New Retail Formats Erode the Advantage
The Chinese fresh retail landscape has evolved dramatically since Qian Dama’s peak expansion. The company now faces a multi-front war:
- Instant Retail: Platforms like美团闪购 (Meituan Instashopping) and京东到家 (JD Daojia) offer 30-minute delivery, nullifying the convenience of a store within 500 meters.
- Front-Door Warehouses: Players like朴朴超市 (Pupu Supermarket) and叮咚买菜 (Dingdong Maicai) offer vastly wider SKU selections (thousands vs. Qian Dama’s 400-500) with reliable delivery, catering to one-stop-shop needs.
- Integrated Retailers:盒马 (Hema), through its盒马超合算 NB店 (Hema Chaohesuan NB stores), employs a “store-warehouse fusion” model with direct sourcing that achieves a waste rate as low as 3.8%, competing directly on price and efficiency.
Why IPO Now? Survival, Not Growth
Given this confluence of negative factors, Qian Dama’s relentless push for a Hong Kong listing appears less about funding growth and more about securing a lifeline. The most compelling reason is a reported对赌协议 (valuation adjustment mechanism / redemption agreement) with investors. If the company fails to list by January 2027, investors can demand share redemption at a 15% annualized interest rate—a potentially devastating financial blow. The IPO, therefore, represents a crucial escape valve from this financial overhang.
Proceeds from the offering are slated for supply chain enhancement, system digitization, and bolstering working capital. In essence, the上市 (listing) is an attempt to buy time and capital to fix a broken engine while fending off creditor pressure. The success of the Qian Dama IPO gambit hinges entirely on whether public market investors believe management can use the reprieve to fundamentally reform its加盟 relationship and find a path to profitable, sustainable growth beyond South China.

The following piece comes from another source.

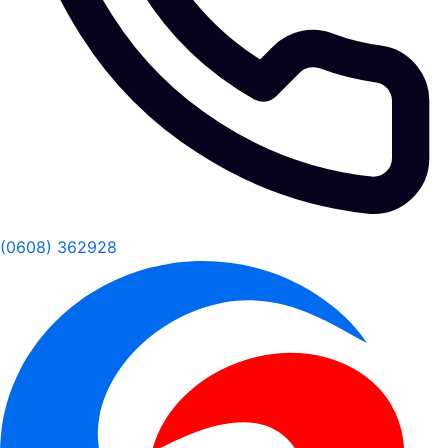
(0608) 362928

Survival at a Crossroads: The Path Forward for Qian Dama
The narrative presented in Qian Dama’s third IPO filing is one of profound contradiction. It is the story of a category creator struggling with the consequences of its own innovation. The “no overnight肉” model was a brilliant market-entry strategy but a flawed foundation for a capital-intensive, nationwide加盟 empire. The company now stands at a precarious juncture where its past success is actively hindering its future viability.
For global institutional investors, the due diligence checklist is extensive. Scrutiny must go beyond top-line GMV figures to examine the sustainability of single-store economics, the stability of the加盟 network, the reality of its debt burden, and the credibility of a management team overseeing a founder’s exit. Can the Qian Dama日清模式 be adapted to allow加盟商 a fair profit? Can the company develop a viable strategy for regions outside its Southern heartland? The answers to these questions will determine whether this IPO marks a rebirth or a last-dance liquidity event for early investors.
The coming months will be critical. Market sentiment will test whether Qian Dama can convince investors it is more than a regional retailer with a broken加盟 model and stalled growth. The company must articulate a clear, credible plan to rebalance the interests of its加盟商, improve unit economics, and navigate a ferociously competitive landscape. Otherwise, even if the IPO succeeds, it may only provide a temporary respite before the underlying structural challenges resurface with greater force. The survival battle for this once-high-flying fresh produce giant has truly just begun.